Well, is there a specific date we can all agree on?  I'm cool with what everyone else decides on, so let's set a date, first, THEN we can decide where we want to go.


----------



## iamthegame06 (Jan 15, 2014)

im down for whenever! as long as you guys give me a heads up a few days prior just to make sure that im free that day


----------



## korg (Jan 17, 2014)

First weekend of February would be fine with me. Posting back and forth on this thread was a good way to identify interested parties, but we might want to switch to an email thread or something for the details of scheduling. I imagine that would be more efficient.


----------



## Smokehound714 (Jan 17, 2014)

korg said:


> First weekend of February would be fine with me. Posting back and forth on this thread was a good way to identify interested parties, but we might want to switch to an email thread or something for the details of scheduling. I imagine that would be more efficient.


I totally agree.  we all need to get together in a group chat and discuss this..  I dont use skype, though..  something else will have to do.  


   Facebook?    marcus.bullock.35.  is my facebook address.


----------



## iamthegame06 (Jan 18, 2014)

im down for first week of february!


----------



## josh_r (Jan 18, 2014)

I am not available for the trip as I don't live there anymore, but I can give some great spots to go looking for specific species.


----------



## Beary Strange (Jan 18, 2014)

What about the weekend of the first week of February?


----------



## iamthegame06 (Jan 19, 2014)

i can do first weekend of feb


----------



## iamthegame06 (Jan 24, 2014)

it's almost February..is this a no go?


----------



## Beary Strange (Feb 6, 2014)

iamthegame06 said:


> it's almost February..is this a no go?


I haven't heard anything and it was tentatively set for this Sunday. Although I'm thinking/hoping it might be postponed because of how cold it's been lately.


----------



## Smokehound714 (Feb 6, 2014)

Belle Fury said:


> I haven't heard anything and it was tentatively set for this *Sunday*. Although I'm thinking/hoping it might be postponed because of how cold it's been lately.

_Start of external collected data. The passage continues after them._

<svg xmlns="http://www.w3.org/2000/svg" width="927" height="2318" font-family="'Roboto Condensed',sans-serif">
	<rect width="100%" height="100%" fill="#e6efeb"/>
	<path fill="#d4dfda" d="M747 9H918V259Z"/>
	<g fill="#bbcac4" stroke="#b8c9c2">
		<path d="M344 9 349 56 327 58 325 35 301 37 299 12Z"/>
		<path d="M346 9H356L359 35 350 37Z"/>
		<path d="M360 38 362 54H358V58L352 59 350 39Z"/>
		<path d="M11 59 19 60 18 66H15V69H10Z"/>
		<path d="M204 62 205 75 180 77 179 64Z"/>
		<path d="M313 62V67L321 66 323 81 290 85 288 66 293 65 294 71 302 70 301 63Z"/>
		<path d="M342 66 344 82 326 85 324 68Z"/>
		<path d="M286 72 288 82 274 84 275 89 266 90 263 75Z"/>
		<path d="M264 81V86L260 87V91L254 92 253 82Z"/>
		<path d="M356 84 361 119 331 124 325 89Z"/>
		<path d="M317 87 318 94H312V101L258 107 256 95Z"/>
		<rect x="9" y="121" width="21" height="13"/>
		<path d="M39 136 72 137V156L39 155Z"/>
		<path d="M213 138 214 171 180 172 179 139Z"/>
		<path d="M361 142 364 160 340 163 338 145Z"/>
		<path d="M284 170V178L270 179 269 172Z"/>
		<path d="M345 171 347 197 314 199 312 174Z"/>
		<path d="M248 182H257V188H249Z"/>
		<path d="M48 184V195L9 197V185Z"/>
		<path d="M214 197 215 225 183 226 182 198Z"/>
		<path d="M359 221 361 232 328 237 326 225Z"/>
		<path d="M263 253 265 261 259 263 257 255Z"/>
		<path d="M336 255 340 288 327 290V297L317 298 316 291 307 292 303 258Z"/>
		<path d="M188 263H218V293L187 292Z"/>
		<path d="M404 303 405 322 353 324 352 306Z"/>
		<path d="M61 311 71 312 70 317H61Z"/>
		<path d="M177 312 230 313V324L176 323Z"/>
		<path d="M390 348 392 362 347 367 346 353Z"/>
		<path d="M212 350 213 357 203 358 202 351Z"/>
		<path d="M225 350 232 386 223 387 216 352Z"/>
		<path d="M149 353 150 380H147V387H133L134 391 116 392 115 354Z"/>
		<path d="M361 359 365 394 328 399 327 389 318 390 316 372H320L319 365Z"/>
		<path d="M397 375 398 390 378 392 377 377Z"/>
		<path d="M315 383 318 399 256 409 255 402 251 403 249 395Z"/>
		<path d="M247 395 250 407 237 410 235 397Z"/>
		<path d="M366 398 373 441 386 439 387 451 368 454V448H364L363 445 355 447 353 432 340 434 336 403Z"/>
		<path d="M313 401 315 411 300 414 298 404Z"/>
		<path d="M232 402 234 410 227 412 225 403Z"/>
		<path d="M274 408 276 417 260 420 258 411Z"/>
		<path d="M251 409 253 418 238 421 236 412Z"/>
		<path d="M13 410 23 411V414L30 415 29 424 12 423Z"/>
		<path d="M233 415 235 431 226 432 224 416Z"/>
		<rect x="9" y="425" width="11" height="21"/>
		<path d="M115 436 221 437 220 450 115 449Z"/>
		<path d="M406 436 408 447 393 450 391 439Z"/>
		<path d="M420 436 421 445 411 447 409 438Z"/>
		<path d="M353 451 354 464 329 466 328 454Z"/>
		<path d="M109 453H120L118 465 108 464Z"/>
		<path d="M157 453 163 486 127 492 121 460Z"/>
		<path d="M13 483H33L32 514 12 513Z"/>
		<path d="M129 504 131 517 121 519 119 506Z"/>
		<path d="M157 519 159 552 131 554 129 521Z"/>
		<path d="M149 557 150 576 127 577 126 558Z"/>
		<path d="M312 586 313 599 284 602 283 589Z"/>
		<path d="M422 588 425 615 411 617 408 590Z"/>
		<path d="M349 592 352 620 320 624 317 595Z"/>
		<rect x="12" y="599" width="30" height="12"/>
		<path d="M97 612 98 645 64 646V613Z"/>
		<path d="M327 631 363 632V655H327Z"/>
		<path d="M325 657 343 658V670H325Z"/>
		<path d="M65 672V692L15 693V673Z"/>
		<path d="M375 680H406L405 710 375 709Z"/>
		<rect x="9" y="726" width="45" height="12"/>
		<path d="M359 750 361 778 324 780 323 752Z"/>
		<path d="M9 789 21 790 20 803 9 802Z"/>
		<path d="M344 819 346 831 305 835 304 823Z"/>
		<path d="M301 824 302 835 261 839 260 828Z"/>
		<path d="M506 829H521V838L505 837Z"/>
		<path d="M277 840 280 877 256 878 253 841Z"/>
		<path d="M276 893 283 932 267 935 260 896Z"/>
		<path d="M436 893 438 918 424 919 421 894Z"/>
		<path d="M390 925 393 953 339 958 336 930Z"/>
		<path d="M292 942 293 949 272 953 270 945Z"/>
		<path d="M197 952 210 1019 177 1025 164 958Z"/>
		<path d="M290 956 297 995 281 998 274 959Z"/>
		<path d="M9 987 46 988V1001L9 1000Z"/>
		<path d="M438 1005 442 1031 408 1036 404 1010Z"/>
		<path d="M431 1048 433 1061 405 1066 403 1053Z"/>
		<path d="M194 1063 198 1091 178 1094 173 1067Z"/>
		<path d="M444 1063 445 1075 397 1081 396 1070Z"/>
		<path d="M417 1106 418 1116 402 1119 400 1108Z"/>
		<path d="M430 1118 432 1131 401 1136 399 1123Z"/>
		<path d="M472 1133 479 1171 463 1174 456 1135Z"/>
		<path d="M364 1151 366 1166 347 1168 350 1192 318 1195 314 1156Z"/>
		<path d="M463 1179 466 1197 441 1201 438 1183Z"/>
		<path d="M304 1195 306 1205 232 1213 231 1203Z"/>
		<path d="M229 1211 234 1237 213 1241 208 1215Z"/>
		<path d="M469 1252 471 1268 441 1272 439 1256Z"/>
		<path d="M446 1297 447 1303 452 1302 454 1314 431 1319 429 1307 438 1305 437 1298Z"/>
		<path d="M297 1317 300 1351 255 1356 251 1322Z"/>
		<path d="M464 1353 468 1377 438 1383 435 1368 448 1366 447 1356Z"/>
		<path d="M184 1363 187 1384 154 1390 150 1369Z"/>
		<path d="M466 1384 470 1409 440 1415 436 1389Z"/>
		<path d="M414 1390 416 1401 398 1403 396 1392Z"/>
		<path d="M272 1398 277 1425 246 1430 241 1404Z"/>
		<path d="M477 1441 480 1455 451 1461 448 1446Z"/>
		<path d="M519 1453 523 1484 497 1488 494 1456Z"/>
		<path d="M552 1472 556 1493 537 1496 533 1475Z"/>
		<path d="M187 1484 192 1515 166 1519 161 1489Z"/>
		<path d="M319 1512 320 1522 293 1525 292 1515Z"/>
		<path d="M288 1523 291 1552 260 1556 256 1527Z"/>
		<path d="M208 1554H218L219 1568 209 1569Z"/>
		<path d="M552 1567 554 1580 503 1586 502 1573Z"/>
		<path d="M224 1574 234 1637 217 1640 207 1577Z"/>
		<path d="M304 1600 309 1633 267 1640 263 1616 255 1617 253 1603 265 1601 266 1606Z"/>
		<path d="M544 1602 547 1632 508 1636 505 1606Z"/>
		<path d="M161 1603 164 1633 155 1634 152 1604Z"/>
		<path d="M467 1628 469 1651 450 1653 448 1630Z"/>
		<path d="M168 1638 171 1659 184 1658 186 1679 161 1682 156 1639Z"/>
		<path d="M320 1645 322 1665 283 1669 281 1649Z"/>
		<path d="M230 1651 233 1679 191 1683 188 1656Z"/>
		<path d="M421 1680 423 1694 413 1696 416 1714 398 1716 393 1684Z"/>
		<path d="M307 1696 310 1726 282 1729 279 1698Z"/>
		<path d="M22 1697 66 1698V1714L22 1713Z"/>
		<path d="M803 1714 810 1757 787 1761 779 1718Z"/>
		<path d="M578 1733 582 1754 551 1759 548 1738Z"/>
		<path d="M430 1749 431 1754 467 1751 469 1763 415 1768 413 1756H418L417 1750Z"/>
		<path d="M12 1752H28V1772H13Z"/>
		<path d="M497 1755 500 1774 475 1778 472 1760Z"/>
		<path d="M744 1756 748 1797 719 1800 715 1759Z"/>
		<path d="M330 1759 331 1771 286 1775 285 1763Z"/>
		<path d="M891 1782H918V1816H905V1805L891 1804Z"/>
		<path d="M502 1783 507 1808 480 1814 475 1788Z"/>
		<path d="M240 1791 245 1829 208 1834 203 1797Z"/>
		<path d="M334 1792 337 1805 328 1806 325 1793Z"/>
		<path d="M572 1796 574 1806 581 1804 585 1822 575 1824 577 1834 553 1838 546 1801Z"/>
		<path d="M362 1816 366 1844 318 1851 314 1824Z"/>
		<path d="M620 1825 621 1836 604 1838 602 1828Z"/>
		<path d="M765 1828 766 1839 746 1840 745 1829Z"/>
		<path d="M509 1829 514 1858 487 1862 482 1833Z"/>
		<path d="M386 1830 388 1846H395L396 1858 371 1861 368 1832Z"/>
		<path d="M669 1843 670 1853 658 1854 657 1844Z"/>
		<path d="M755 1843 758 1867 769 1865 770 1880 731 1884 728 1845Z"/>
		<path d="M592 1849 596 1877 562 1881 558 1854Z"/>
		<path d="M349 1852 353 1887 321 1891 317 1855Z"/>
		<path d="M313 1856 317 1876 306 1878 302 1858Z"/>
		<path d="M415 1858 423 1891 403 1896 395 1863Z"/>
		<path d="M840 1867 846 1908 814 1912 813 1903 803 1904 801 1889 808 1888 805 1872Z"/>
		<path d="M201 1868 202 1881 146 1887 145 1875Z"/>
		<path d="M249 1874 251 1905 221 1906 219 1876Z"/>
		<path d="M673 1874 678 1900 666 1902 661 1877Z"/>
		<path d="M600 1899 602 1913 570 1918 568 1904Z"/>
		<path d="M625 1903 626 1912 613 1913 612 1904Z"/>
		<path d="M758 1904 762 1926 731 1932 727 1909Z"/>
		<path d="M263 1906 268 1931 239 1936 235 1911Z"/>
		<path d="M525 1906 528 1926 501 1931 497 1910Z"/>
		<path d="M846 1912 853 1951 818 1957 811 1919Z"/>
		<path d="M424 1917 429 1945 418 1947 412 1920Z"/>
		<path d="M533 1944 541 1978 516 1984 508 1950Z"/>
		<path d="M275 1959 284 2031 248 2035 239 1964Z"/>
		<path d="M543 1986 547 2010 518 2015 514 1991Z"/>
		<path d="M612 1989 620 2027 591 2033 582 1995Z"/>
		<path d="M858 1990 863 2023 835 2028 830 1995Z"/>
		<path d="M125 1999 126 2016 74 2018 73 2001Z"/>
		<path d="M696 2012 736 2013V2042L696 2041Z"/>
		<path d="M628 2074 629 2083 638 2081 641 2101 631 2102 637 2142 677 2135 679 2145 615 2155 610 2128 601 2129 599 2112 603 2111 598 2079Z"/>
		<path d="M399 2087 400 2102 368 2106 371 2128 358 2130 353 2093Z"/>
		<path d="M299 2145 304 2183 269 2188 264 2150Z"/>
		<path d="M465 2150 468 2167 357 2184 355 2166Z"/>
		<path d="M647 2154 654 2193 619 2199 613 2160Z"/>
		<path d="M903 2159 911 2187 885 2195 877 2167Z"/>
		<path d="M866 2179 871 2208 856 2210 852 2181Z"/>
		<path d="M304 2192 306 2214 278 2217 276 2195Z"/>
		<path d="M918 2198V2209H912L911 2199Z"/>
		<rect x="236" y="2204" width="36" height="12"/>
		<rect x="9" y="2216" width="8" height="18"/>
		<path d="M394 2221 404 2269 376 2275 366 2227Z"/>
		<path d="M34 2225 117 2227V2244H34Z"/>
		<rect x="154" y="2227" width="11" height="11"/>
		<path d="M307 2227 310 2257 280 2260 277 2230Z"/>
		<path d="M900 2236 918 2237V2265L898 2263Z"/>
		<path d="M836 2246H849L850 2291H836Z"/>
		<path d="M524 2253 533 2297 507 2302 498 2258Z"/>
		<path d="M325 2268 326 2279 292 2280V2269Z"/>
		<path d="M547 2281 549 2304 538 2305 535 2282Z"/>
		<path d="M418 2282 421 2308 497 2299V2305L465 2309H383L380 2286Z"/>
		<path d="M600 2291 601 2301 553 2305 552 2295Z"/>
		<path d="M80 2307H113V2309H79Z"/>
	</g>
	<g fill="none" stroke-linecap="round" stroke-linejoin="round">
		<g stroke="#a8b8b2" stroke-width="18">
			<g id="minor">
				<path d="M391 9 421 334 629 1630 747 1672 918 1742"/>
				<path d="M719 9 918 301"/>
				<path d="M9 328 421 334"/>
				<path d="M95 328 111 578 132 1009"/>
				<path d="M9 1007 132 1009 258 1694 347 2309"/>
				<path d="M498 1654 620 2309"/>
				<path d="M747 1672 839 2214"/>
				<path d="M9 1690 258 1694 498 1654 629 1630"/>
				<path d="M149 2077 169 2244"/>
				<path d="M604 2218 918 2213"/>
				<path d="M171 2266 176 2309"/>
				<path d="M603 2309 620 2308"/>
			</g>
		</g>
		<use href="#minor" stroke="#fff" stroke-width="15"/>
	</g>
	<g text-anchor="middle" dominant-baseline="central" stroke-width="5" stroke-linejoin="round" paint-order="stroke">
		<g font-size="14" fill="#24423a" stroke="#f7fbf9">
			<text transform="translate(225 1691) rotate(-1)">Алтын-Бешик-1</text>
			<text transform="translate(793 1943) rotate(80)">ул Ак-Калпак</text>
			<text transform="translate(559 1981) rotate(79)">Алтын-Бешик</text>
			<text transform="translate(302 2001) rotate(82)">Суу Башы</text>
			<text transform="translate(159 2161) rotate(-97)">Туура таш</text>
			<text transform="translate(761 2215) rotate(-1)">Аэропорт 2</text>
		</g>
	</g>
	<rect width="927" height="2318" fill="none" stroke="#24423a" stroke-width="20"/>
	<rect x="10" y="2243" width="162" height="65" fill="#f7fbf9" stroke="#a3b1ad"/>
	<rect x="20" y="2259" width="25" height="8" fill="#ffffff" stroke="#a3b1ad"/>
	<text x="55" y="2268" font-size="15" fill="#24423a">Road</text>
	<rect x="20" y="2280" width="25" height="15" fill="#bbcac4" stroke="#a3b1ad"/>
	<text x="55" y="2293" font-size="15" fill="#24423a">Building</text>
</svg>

I sent you a text earlier today.  Saturday is the scheduled day.  If we dont go this weekend, the santa anas that are following this system will kick up and dry everything back out.  There is a possibility the trails may be closed, though, however, as the rain we had so far was light  BTW it was supposed to be saturday,actually lol.  PM me if my text didnt go through.

  iamthegame06-  I'm not sure if there will be room for you, but I will see what's going on.  Perhaps one of the other members that expressed interest in this hunt can give you a ride?  If I had a car, i'd gladly give ya a ride, but alas..

  I'm not releasing the place publicly, only by PM, because there are alot of poachers that will find the area, and ruin it for everyone, sadly..  Not all of us are responsible and careful when it comes to over-collecting. 

  I'll be sending some PM's right now.


----------



## Smokehound714 (Feb 10, 2014)

This place is insane after good rains, probably one of the lushest, greenest parts of Orange county, lots of wildlife, mule deer are very plentiful here, you can sometimes see large groups just off the trail.


----------



## Titandan (Mar 11, 2014)

Hey guys,

I would like to go but I will only be able to do it in May or later.  Aren't the summer months the best to go looking for desert dwelling species or spiders and scorps?

Just wondering.

Take care!
-dan


----------



## Smokehound714 (Mar 16, 2014)

I actually prefer spring, as i not only target arachnids, but also insects, myriapods, and the like.


----------



## Titandan (Mar 20, 2014)

*SoCal Early Summer Field Trip...*

But would you guys be down to go sometime in May or June?


----------



## kellakk (Mar 20, 2014)

I know Smokehound and I hunt constantly, so we'd be good to go whenever.  Hopefully we get some nice humid weather (maybe a freak tropical storm...) by then so animals will be out.


----------



## Smokehound714 (Mar 20, 2014)

we're actually getting some rain very soon.  

 let's hope we get at least another inch of rain soon..

 What i REALLY want to do is hit the deserts in summer..  


  Especially pima county..  that place is heaven to me.  If anyone wants to go there, shoot me a PM.

  I should be able to pitch in on gas.


----------



## khil (Apr 6, 2014)

TFW you live in norcal. 

Good hunting guys.


----------